Jeff Young from EdSurge: Should Educators Put Disclosures on Teaching Materials When They Use AI?
Stephanie Verkoeyen from AI Dialogues: The need for transparency and ongoing dialogue
Marcus Luther from The Broken Copier: How Educators Should Be thinking about AI
The human approach to reality is not through AI. In fact AI will take ones knowledge further from it and is also likely to make it harder to get there. Human approach to reality is impossible to completely achieve but our science is the best way we can approach this matter. When it comes to less scientific things about our own relationships, the degree of reality is likely to be closer, because we actually take part in these relationships.

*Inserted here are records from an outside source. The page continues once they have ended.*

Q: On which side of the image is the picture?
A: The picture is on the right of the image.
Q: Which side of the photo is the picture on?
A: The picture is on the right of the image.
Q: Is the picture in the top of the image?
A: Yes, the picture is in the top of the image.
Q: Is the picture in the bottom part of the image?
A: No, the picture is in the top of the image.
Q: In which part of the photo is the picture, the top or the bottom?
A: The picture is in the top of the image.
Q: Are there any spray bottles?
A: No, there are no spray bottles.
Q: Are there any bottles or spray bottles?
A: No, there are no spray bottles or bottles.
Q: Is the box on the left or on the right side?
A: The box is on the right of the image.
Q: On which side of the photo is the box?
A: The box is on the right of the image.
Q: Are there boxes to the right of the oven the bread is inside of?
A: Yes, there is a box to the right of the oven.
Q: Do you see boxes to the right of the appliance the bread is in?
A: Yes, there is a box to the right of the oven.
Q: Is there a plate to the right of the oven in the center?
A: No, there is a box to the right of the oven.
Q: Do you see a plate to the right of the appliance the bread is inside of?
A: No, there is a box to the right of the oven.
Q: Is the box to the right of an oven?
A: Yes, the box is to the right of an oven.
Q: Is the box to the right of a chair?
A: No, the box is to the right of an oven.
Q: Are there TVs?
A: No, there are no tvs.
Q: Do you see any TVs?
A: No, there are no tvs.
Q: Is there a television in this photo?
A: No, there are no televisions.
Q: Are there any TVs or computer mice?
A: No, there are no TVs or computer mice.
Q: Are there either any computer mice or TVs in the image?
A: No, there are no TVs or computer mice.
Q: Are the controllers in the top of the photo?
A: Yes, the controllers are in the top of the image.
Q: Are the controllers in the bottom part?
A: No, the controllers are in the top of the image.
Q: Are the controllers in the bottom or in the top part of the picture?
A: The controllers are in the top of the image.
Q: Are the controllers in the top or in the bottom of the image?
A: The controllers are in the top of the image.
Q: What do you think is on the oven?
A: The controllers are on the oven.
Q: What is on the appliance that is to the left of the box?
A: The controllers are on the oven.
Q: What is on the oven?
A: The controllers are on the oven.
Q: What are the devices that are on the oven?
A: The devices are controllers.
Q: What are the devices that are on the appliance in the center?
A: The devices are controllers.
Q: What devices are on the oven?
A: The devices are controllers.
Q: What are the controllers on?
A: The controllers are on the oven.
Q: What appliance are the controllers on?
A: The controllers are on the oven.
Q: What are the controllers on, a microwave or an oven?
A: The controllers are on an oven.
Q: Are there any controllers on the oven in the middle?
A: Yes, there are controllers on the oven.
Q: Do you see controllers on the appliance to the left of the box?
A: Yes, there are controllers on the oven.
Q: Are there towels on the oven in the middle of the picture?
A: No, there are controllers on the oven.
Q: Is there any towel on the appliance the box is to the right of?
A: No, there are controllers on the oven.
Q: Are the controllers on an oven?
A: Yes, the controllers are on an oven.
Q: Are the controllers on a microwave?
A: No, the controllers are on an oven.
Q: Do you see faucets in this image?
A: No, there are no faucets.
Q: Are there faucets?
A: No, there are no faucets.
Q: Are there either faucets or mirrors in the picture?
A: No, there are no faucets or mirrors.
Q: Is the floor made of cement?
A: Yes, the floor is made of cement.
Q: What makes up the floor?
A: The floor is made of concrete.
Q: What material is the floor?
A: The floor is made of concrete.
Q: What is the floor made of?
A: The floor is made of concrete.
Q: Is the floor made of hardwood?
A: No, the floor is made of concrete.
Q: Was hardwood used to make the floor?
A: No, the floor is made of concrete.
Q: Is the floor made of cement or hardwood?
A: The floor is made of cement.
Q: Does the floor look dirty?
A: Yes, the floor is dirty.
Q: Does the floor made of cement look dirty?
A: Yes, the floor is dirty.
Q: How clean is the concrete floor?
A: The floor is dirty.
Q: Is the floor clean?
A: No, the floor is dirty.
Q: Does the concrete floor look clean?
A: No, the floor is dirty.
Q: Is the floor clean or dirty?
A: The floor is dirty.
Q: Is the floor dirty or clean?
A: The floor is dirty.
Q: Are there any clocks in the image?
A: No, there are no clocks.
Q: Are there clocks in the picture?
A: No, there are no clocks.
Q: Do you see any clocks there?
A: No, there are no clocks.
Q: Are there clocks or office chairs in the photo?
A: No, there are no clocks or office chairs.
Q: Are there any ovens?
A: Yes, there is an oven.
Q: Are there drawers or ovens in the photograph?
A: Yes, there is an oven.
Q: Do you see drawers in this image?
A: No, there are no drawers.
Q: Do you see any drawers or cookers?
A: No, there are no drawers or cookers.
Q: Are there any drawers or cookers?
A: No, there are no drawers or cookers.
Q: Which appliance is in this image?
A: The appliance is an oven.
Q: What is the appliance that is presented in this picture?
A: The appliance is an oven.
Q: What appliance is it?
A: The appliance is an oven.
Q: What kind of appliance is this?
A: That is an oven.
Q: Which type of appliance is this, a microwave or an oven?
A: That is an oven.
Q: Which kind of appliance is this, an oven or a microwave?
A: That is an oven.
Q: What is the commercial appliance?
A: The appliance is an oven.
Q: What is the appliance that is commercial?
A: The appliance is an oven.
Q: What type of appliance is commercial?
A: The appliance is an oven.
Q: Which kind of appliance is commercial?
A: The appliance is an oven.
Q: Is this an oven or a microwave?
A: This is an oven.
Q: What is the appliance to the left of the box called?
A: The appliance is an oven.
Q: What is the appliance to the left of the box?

If and when AI finally manages to become a deductive method for the investigation new topics and problems, we might stand a chance in really getting something for the amount of hope and investment put into this new computerized sport. But to take it seriously, when (as an engineer with an inquisitive mind and a self nurtured logical way of thinking), I can still manage to think about what things really consist of and how they actually work (particularly in my pet subject of macroeconomics), is a still a better way than asking for a machine to do it for me!
Thank you, Marc, for sharing very human feelings one might have and experience at the presence of growing pressure ‘to normalise’ new patterns of AI intrusion into intimate web of human relationship. Covic pandemics itself left visible scars on young generation’s socialising, collaborating and human to human communication skills. I concur with you about a need to adopt critical, aka, sceptical, approach to introducing LLM to education. Educading students to be and stay humans no matter what promises they are given by tech corporations.